Data excerpts Start Marker

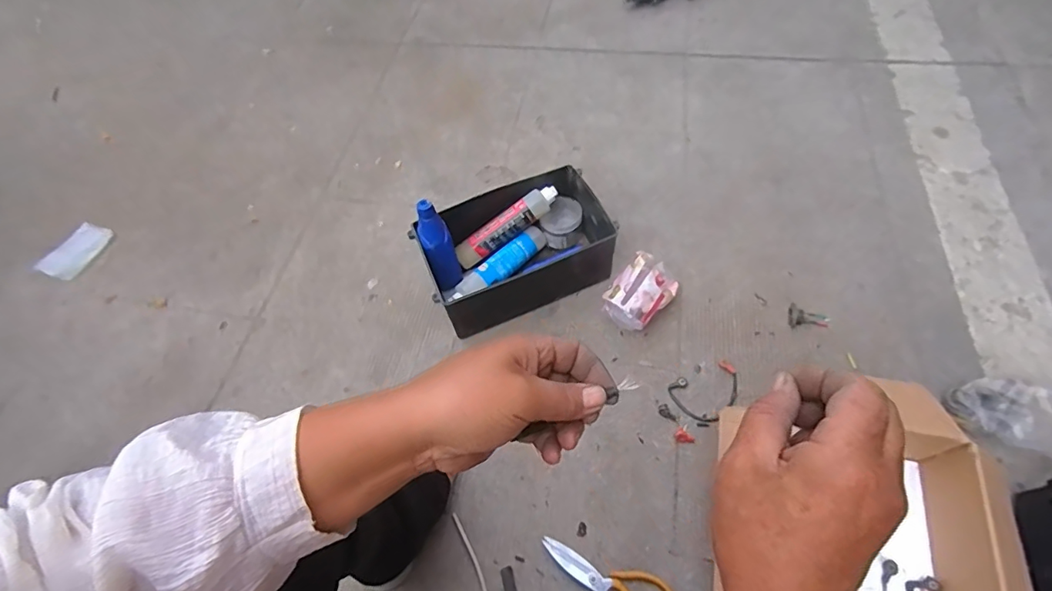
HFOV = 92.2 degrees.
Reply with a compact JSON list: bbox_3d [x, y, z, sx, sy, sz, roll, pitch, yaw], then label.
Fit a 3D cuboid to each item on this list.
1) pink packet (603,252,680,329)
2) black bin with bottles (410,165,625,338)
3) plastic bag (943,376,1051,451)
[{"bbox_3d":[0.206,-0.006,0.903,0.091,0.080,0.141,38,67,24],"label":"pink packet"},{"bbox_3d":[-0.015,-0.088,0.938,0.331,0.147,0.212,-24,59,-11],"label":"black bin with bottles"},{"bbox_3d":[0.733,0.166,0.738,0.127,0.114,0.133,-24,59,-11],"label":"plastic bag"}]

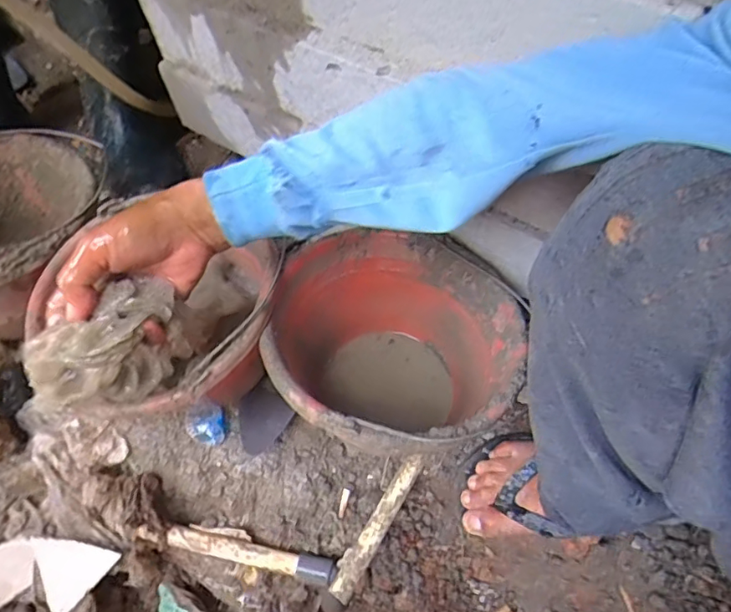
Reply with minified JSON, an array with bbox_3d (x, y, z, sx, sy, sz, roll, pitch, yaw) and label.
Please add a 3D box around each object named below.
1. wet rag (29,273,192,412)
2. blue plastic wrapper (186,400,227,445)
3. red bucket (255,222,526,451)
[{"bbox_3d":[-0.199,0.034,0.405,0.118,0.069,0.056,-32,62,-19],"label":"wet rag"},{"bbox_3d":[-0.183,0.135,0.610,0.048,0.009,0.046,8,85,2],"label":"blue plastic wrapper"},{"bbox_3d":[0.028,0.065,0.560,0.234,0.181,0.217,0,57,0],"label":"red bucket"}]

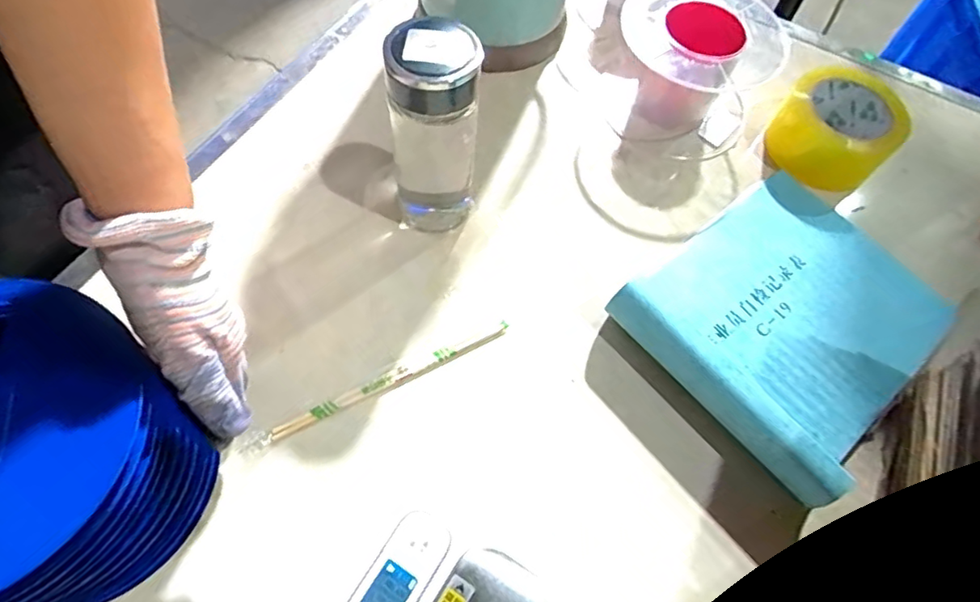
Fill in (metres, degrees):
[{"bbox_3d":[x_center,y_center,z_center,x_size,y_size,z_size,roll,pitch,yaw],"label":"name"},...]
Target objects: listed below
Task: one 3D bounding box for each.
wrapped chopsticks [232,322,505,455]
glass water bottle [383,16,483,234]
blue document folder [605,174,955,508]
[{"bbox_3d":[-0.084,0.064,0.431,0.217,0.005,0.013,-24,66,-14],"label":"wrapped chopsticks"},{"bbox_3d":[-0.043,-0.128,0.441,0.068,0.176,0.061,5,63,-1],"label":"glass water bottle"},{"bbox_3d":[0.257,0.000,0.463,0.258,0.050,0.202,-37,71,-20],"label":"blue document folder"}]

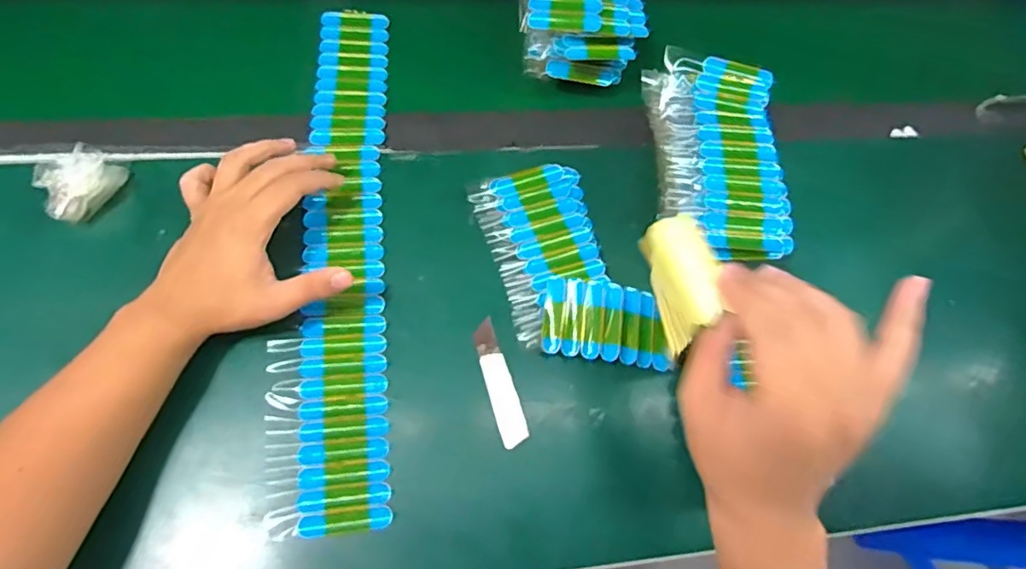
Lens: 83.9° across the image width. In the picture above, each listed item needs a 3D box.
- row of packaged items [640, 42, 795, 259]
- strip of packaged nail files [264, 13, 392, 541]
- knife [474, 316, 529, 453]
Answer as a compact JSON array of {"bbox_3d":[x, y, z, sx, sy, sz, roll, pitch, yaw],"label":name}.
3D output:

Data excerpts End Marker

- Exercise aim
Transcribe only this stretch of the data: the line with "2. blue plastic wrapper (186,400,227,445)", the line with "Target objects: listed below", and every line in between. Leave out the pictures.

- Written solution
2. blue plastic wrapper (186,400,227,445)
3. red bucket (255,222,526,451)
[{"bbox_3d":[-0.199,0.034,0.405,0.118,0.069,0.056,-32,62,-19],"label":"wet rag"},{"bbox_3d":[-0.183,0.135,0.610,0.048,0.009,0.046,8,85,2],"label":"blue plastic wrapper"},{"bbox_3d":[0.028,0.065,0.560,0.234,0.181,0.217,0,57,0],"label":"red bucket"}]

Fill in (metres, degrees):
[{"bbox_3d":[x_center,y_center,z_center,x_size,y_size,z_size,roll,pitch,yaw],"label":"name"},...]
Target objects: listed below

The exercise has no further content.